#### Prompt
Take the line with "Identify the document" and the rest of the lines after it, to the end of the entries, and restate them exactly.

#### Materials provided

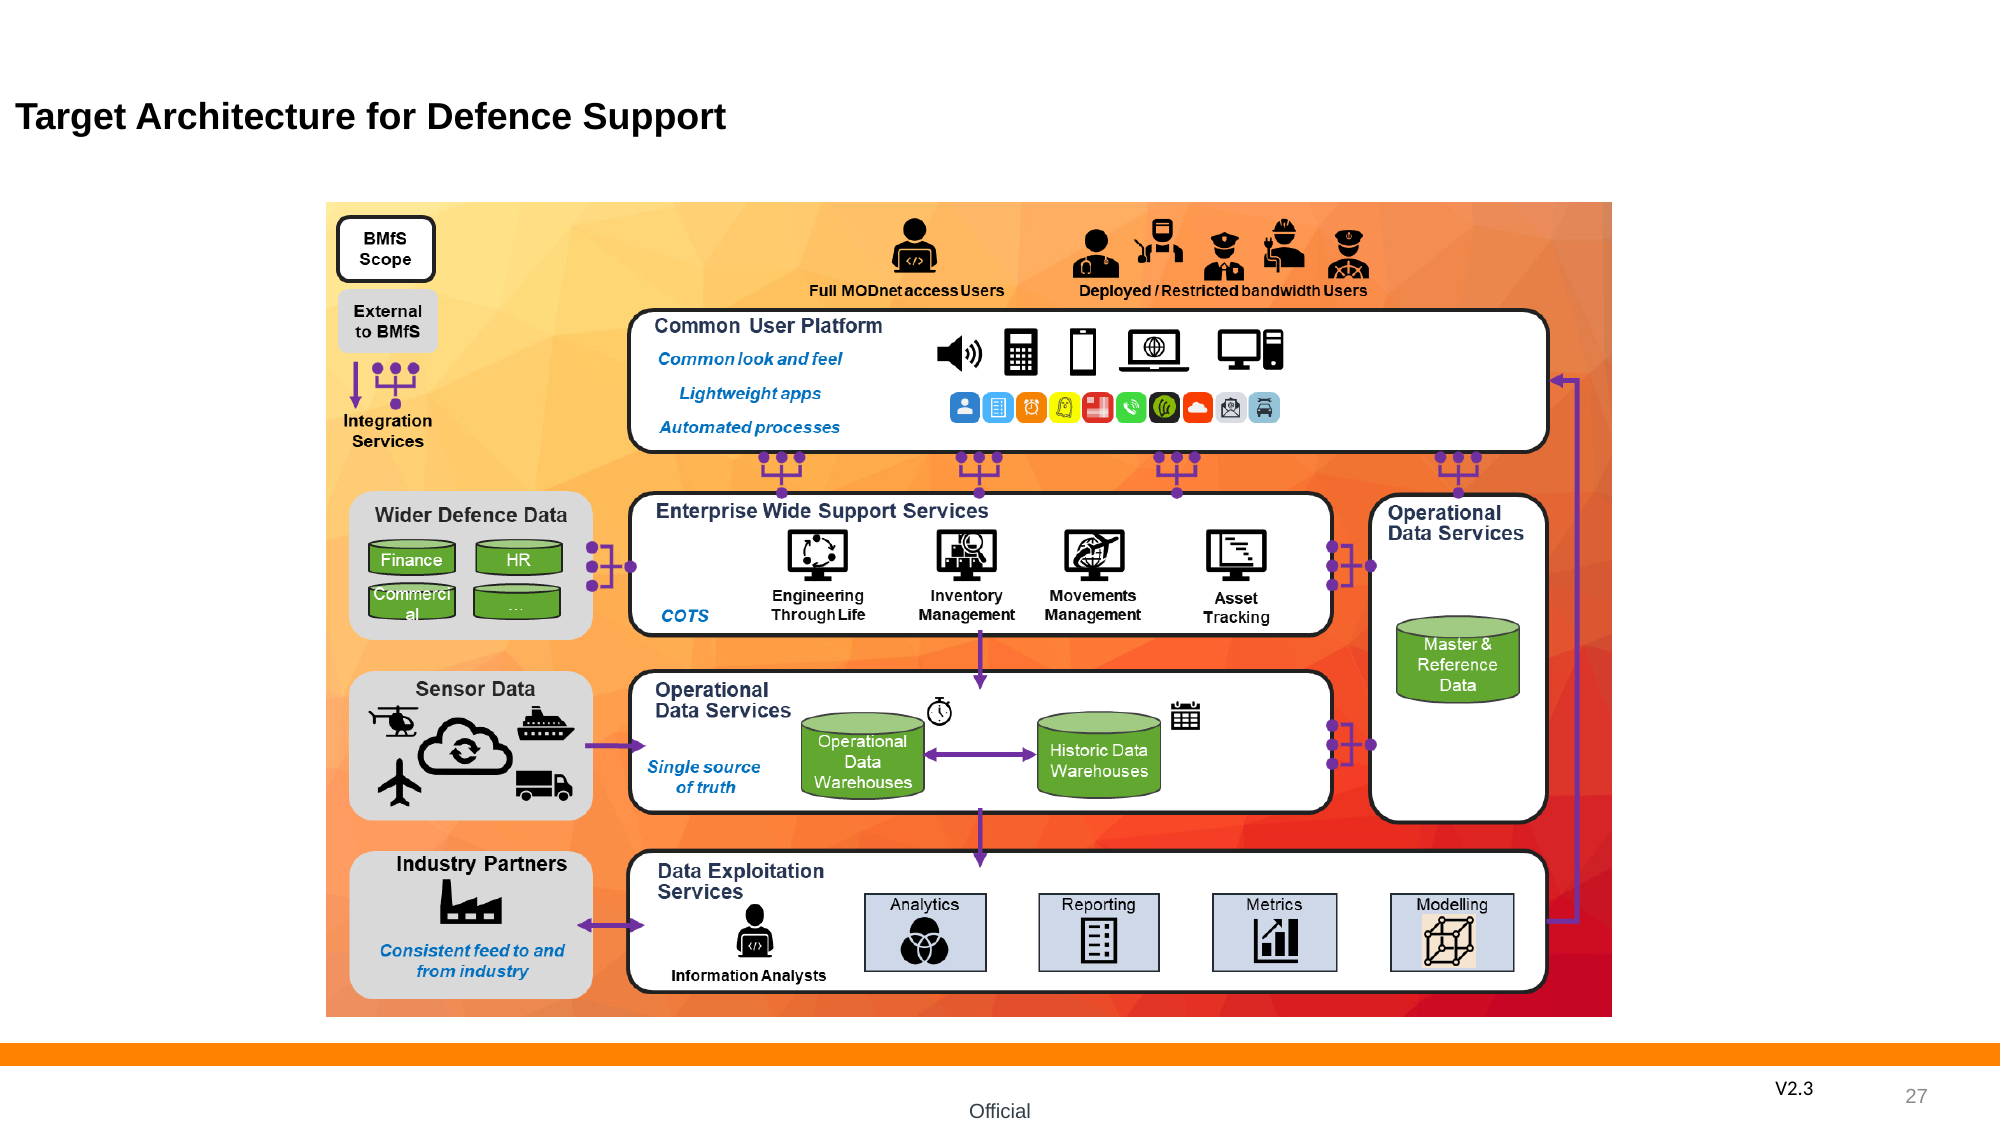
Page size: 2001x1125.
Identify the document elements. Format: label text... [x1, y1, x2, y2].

slide_number 27 [1492, 1080, 1943, 1111]
text_box Target Architecture for Defence Support [0, 56, 1364, 174]
text_box V2.3 [1757, 1067, 1831, 1107]
picture [326, 202, 1612, 1017]
footer Official [662, 1095, 1338, 1125]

#### Exercise output
Identify the document elements. Format: label text... [x1, y1, x2, y2].

slide_number 27 [1492, 1080, 1943, 1111]
text_box Target Architecture for Defence Support [0, 56, 1364, 174]
text_box V2.3 [1757, 1067, 1831, 1107]
picture [326, 202, 1612, 1017]
footer Official [662, 1095, 1338, 1125]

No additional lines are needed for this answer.